Cricket and Tilly run off to do good deeds, ("Good Deeds are Good Indeed") but Cricket is soon exhausted. Wanting to expedit the process, he decides to talk to the mall Santa himself, but runs into a long line. He encounters Gloria, who is dressed up as an elf, but she is tricked by the apparent sight of her crush, Kevin. With Gloria out of the way, Cricket cuts the line all the way to talk to the mall Santa. However, he is shocked by the many bad deeds Cricket has done, and when one of the kids in line complains of Cricket's cutting, he waves him off; Gloria has also spotted him, calling for security. He attempts to make a messy escape, but is caught by security; having clung to the mall Santa's pants, Cricket inadvertently rips them off his legs. The mall Santa assigns him to the naughty list, and he is kicked out of the store by security.

Tilly sees a dejected Cricket at Big City Park. Cricket decides to perform Christmas pranks in the hopes that nobody will celebrate Christmas, which horrifies Tilly. ("If I Can't Have Christmas") Meanwhile, realizing they had not gotten Bill a gift, Alice and Nancy rush out to get him one. The other Greens go caroling at Remy's mansion, ("Christmas is Here") creating a perfect opportunity for Nancy and Alice to sneak away; however, all the shops have closed for Christmas Eve. Now completely naughty, Cricket plans to moon all of Big City. Tilly tries to stop him, but their fight on the big Big City Christmas tree ends in the tree falling, and her being branded the one who ruined Christmas by not only news reporter Maria Media, but the mall Santa.
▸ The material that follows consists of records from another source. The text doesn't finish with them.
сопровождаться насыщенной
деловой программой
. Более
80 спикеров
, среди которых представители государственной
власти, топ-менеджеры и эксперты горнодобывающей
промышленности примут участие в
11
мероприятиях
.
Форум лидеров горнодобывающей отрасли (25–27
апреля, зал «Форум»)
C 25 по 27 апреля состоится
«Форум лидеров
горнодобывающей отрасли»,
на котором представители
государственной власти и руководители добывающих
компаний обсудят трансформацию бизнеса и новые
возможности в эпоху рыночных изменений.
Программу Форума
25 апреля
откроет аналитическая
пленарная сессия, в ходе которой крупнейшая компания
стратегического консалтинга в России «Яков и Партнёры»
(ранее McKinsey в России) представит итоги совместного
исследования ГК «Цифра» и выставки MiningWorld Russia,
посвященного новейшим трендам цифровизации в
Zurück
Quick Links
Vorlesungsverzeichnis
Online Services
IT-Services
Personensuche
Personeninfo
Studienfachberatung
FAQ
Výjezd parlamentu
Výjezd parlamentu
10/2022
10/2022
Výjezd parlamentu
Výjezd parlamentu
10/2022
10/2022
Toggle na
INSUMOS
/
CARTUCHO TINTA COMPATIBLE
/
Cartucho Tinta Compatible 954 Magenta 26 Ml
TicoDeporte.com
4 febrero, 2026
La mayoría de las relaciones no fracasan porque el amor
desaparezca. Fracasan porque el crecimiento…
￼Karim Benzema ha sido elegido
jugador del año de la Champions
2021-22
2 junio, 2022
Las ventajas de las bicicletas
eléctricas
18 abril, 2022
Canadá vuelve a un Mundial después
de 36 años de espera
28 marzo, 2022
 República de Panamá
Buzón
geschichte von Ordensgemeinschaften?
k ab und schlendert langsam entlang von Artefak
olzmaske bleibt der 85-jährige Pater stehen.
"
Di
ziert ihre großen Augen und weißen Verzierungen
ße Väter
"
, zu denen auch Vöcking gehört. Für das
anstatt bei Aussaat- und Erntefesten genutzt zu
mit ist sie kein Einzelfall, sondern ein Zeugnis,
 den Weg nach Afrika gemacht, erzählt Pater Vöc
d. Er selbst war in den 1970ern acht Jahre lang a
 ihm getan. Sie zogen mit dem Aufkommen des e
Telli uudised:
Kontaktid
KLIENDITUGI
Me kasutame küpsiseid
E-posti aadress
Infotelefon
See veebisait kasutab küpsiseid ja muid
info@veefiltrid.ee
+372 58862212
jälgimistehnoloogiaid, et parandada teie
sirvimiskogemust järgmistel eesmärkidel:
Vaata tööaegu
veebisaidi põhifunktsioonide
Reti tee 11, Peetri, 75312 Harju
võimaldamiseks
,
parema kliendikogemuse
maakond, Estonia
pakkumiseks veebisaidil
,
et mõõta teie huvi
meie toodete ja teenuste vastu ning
Tilly is devastated, but Cricket is overjoyed with her inclusion in the naughty list. ("Christmas is Busted") As a snowstorm begins, Tilly runs off, with Cricket trailing behind. Cricket soon realizes that what he did was wrong. ("No Christmas At All") However, the real Santa sits next to him, offering him any a gift he would be interested in, but Cricket declines the offer; he wants Tilly to be on the nice list, and also wants a way back home. Meanwhile, Nancy and Alice are lost, and Bill is frustrated that everyone had left him. However, he is called into action by a blizzard warning, going out into the blizzard to save Nancy, Alice, and Cricket. Everyone but Bill looks on in sadness as he drives them home.
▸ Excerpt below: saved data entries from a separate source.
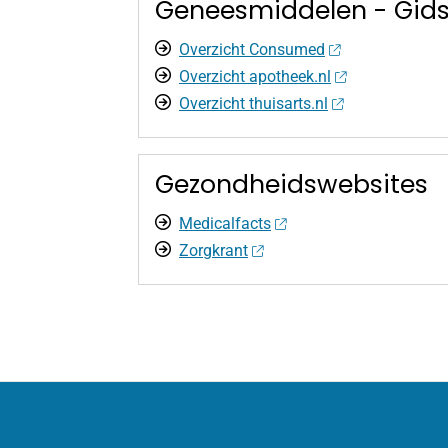
Geneesmiddelen - Gid
Overzicht Consumed
Overzicht apotheek.nl
Overzicht thuisarts.nl
Gezondheidswebsites
Medicalfacts
Zorgkrant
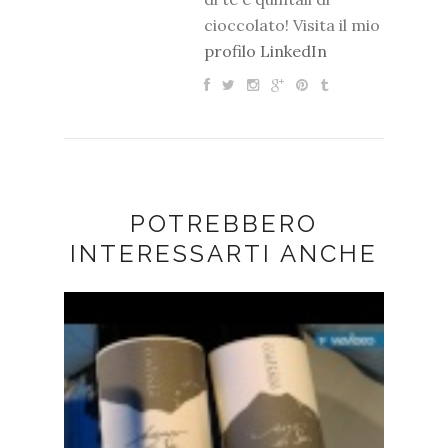
cioccolato! Visita il mio
profilo LinkedIn
POTREBBERO
INTERESSARTI ANCHE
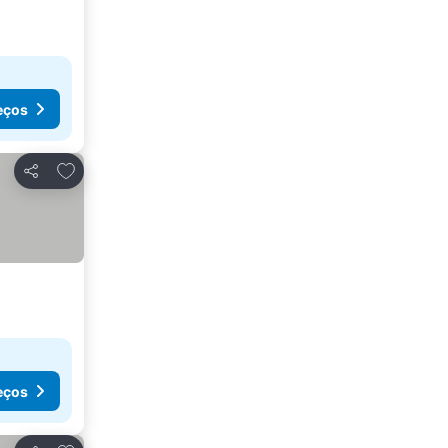
eços
Adicionar aos favoritos
Partilhar
eços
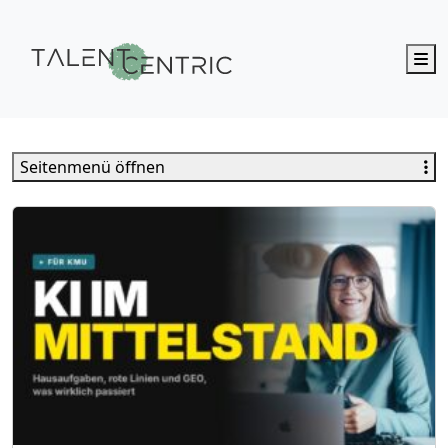
M
Talent Centric
Seitenmenü öffnen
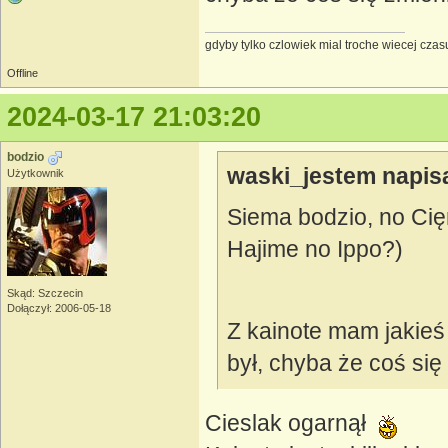
gdyby tylko czlowiek mial troche wiecej czasu
Offline
2024-03-17 21:03:20
bodzio
waski_jestem napisa
Użytkownik
Siema bodzio, no Cię
Hajime no Ippo?)
Skąd: Szczecin
Dołączył: 2006-05-18
Z kainote mam jakieś
był, chyba że coś się
Cieslak ogarnął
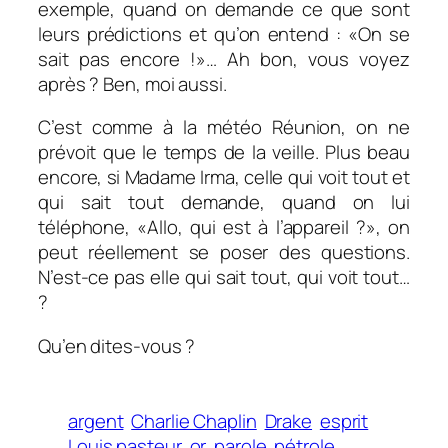
exemple, quand on demande ce que sont
leurs prédictions et qu’on entend : «
On se
sait pas encore
!»… Ah bon, vous voyez
après ? Ben, moi aussi.
C’est comme à la météo Réunion, on ne
prévoit que le temps de la veille. Plus beau
encore, si Madame Irma, celle qui voit tout et
qui sait tout demande, quand on lui
téléphone, «
Allo, qui est à l’appareil ?
», on
peut réellement se poser des questions.
N’est-ce pas elle qui sait tout, qui voit tout…
?
Qu’en dites-vous ?
argent
Charlie Chaplin
Drake
esprit
Louis pasteur
or
parole
pétrole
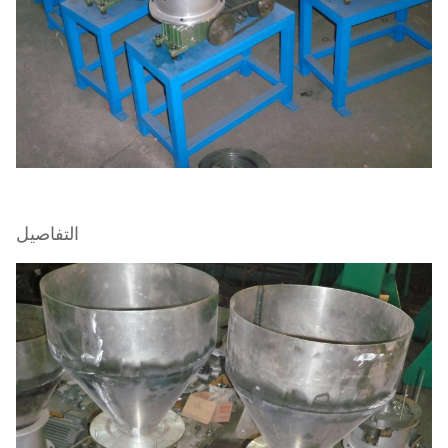
التفاصيل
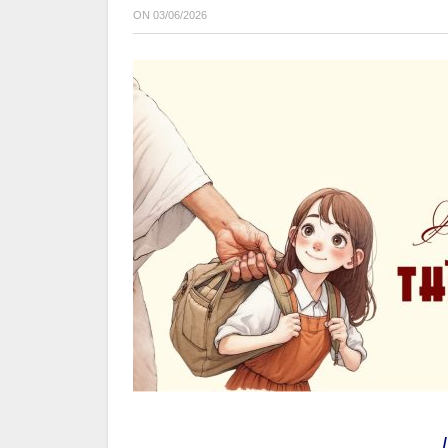
ON
03/06/2026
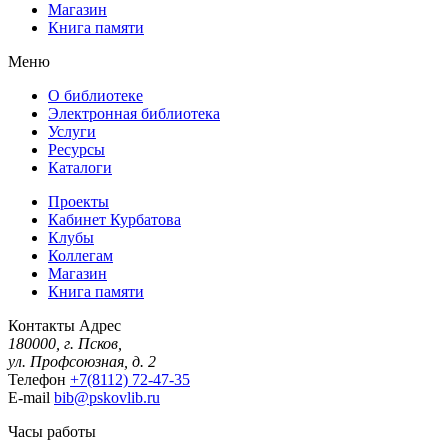
Магазин
Книга памяти
Меню
О библиотеке
Электронная библиотека
Услуги
Ресурсы
Каталоги
Проекты
Кабинет Курбатова
Клубы
Коллегам
Магазин
Книга памяти
Контакты
Адрес
180000, г. Псков,
ул. Профсоюзная, д. 2
Телефон
+7(8112) 72-47-35
E-mail
bib@pskovlib.ru
Часы работы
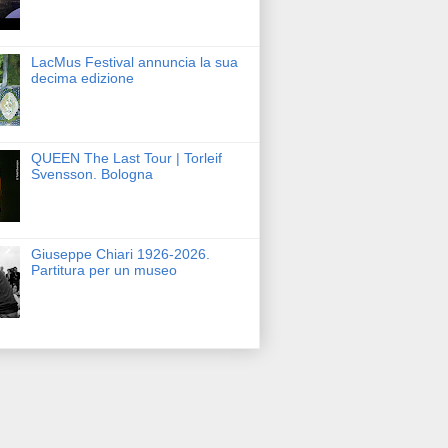
LacMus Festival annuncia la sua
decima edizione
QUEEN The Last Tour | Torleif
Svensson. Bologna
Giuseppe Chiari 1926-2026.
Partitura per un museo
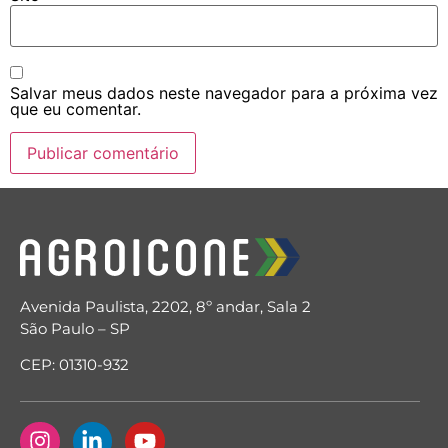
Salvar meus dados neste navegador para a próxima vez
que eu comentar.
Avenida Paulista, 2202, 8º andar, Sala 2
São Paulo – SP
CEP: 01310-932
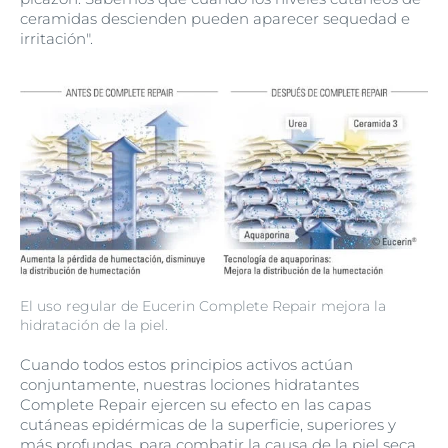
ceramidas descienden pueden aparecer sequedad e
irritación".
El uso regular de Eucerin Complete Repair mejora la
hidratación de la piel.
Cuando todos estos principios activos actúan
conjuntamente, nuestras lociones hidratantes
Complete Repair ejercen su efecto en las capas
cutáneas epidérmicas de la superficie, superiores y
más profundas, para combatir la causa de la piel seca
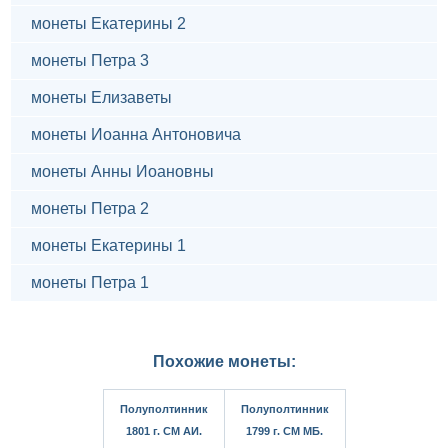
монеты Екатерины 2
монеты Петра 3
монеты Елизаветы
монеты Иоанна Антоновича
монеты Анны Иоановны
монеты Петра 2
монеты Екатерины 1
монеты Петра 1
Похожие монеты:
Полуполтинник
Полуполтинник
1801 г. СМ АИ.
1799 г. СМ МБ.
The following day, Cricket tells Tilly about his encounter with Santa, which he used to get her back on the nice list. Grateful, she hugs Cricket as the others arrive. Nancy and Alice tells Bill they did not get presents, but he gestures to a poorly-made statue the two made for him the previous day. Nancy then pledges to do the Christmas activities she and Alice skipped out on, as Tilly points out a present with Cricket's name on it; he, too, is on the nice list because of his selfless act of putting Tilly's needs before his. The Greens sing once more about their favorite parts of Christmas, ending the episode. ("The Best Part of Christmas (Reprise)")

== Voice cast ==

- Chris Houghton as Cricket Green
- Marieve Herington as Tilly Green
- Bob Joles as Bill Green
- Artemis Pebdani as Alice Green
- Wendi McLendon-Covey as Nancy Green
- Zeno Robinson as Remy Remington
- Anna Akana as Gloria Sato
- Raven-Symoné as Maria Media
- Christopher Lloyd as Santa Claus
- Jeff Bennett
- Shane Houghton

== Production ==
Big City Greens was renewed by Disney Channel for a second season on May 17, 2018, ahead of the first season's premiere.

As a holiday-themed television special and musical, this episode was directed by Monica Ray, and written and storyboarded by Amy Hudkins, Kiana Khansmith, Caldwell Tanner and Jonathan Wallach. The episode contains seven songs. This episode was produced third in the season, but was aired as the fourth episode.

== Reception ==
The episode received 0.43 million viewers on its premiere. Laughing Place states, "the episode features an expertly balanced mix of humor and heart that I believe will make it a Disney Christmas classic."